一进家门,马嘉祺就就近坐到了沙发上,右手轻按着太阳穴,不太舒服的样子。
夏纯溪走在他身后,想了想,开了客厅最暗的吊灯,而后便去了厨房,
很快她端了一杯温度适中的蜂蜜柠檬水出来,轻放在茶几上,自己也坐在了马嘉祺旁边。
马嘉祺听见响声后抬起头,看见柠檬水,微微一笑,拿起来喝了一口。
柠檬水酸酸甜甜,入胃很暖。
夏纯溪则一直看着他。
马嘉祺放下杯子,对上夏纯溪的目光,神色温柔,手毫无预警地搭上了她的发。
大概是个子高的原因,马嘉祺的手修长宽厚,手掌抚在夏纯溪的头上,像是在抚摸一个小孩子。
夏纯溪柔软的发顶刺着他的手心,马嘉祺的目光却很柔和。

马嘉祺“好孩子。”
夏纯溪一时被马嘉祺的亲昵动作搞得不知所措。两个人已经结婚三年,比这更亲密的事早做过无数次,但这样单纯的亲昵却很少见。搞得夏纯溪想跑又不敢,整个人都僵了。
马嘉祺“你啊,明明还是个小孩子,怎么一下子就长这么大了呢?”
这话让夏纯溪一下听出了端倪,大概是马先生酒后见真心。把夏纯溪当作了他年少时期的小恋人。
一悟出这点,夏纯溪也就不别扭了,甚至还十分配合地笑了笑,微微偏头用头顶蹭了蹭马嘉祺的手心。
这一略带讨好和纵容意味的小动作果然让马嘉祺很受用,他笑意更浓,舔了舔唇,甚是满意的样子。
马嘉祺“这样就对了,笑起来的时候还是和小时候一样。”
马嘉祺眼含笑意,夏纯溪暗自大叫不妙。
连自己的模样都认不清了,马先生大概是醉的不轻。所以得赶紧趁人没睡着之前把他弄到床上去哄睡。不然照着马嘉祺的身高,只靠夏纯溪一个人是绝对不能把他抬上去的。
夏纯溪思索片刻,回想认识马嘉祺的这三年来,马嘉祺偶尔会喝醉,但也从未像今天一样露出脆弱的姿态来,大概未知的才最难预料,也让她一时不知道该做出什么反应来。
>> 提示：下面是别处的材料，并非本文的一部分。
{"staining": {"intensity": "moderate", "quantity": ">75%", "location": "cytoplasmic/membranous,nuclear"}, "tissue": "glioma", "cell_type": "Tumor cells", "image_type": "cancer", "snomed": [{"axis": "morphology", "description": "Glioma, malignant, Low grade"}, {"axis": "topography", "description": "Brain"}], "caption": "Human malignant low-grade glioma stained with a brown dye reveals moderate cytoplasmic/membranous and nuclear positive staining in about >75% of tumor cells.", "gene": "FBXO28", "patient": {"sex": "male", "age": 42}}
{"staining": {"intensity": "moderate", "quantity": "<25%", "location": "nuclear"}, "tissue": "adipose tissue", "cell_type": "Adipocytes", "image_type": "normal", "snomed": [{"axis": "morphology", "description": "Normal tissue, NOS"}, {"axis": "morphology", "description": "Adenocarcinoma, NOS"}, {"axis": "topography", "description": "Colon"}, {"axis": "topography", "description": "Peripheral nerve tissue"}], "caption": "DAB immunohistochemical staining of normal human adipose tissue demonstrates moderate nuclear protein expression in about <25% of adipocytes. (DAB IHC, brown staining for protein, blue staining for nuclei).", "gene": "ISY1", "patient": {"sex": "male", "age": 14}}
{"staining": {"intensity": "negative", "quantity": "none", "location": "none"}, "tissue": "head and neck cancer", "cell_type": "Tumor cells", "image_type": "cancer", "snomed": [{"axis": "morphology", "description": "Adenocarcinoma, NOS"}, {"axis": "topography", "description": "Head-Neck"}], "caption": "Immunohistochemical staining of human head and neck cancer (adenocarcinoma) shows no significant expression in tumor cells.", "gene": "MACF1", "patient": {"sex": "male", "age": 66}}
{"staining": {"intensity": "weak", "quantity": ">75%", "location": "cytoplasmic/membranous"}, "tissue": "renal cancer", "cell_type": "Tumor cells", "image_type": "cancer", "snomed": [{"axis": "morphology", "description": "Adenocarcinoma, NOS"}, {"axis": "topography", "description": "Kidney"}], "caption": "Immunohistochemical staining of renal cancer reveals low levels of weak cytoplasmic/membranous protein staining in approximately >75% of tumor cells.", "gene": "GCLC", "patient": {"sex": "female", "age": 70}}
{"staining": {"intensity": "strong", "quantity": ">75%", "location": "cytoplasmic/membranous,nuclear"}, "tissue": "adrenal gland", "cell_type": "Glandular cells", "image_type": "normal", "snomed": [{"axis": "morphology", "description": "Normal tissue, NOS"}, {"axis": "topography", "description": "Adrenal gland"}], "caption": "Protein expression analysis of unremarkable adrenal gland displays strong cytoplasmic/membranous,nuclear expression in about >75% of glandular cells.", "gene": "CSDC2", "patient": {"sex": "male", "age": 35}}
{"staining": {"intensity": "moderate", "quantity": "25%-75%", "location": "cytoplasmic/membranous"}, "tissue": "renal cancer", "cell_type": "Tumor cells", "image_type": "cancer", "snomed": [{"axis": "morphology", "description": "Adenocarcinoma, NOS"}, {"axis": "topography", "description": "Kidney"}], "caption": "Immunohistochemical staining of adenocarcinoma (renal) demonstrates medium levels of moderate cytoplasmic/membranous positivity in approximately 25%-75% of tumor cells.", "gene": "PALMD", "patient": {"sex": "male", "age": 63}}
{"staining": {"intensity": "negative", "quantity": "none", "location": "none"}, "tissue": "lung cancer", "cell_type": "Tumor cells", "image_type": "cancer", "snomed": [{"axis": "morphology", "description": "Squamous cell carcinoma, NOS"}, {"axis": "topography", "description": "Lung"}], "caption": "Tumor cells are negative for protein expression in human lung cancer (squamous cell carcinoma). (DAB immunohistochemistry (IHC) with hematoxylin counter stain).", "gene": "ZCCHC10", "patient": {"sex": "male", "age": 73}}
眼看着马嘉祺眼神越来越迷离,夏纯溪也只能死马当活马医,继续凭感觉扮演马嘉祺心中的白月光角色。
夏纯溪“嘉祺啊,我就在这儿,先上去睡觉好不好?”
语气温柔得给自己都起了一身的鸡皮疙瘩。
想不到马嘉祺甚是满意,醉酒之后的人还是绅士本性,意外地好哄,对上夏纯溪带着哄骗小孩子的眼神依然乖乖点了点头,还配合得站起身。
夏纯溪忙去扶人。
马嘉祺一直听话的很,夏纯溪引导着他怎么走,他就怎么走。虽然表面上还是一副高冷总裁的样子,但这实则孩童一样的动作还是出卖了他。
夏纯溪一边扶着人上楼,一边止不住笑意。
喝醉的马先生,简直可爱的不行。
马嘉祺一躺上床,人就闭上了眼睛,仿佛电量彻底耗光,一动不动,已经入睡了。
夏纯溪很有眼力见地去帮他换好睡衣。怕惊到他,动作尽量放得一轻再轻,直到帮马嘉祺换好睡衣,已经蓄了一身汗。好在被折腾半天的马嘉祺依旧睡的香甜。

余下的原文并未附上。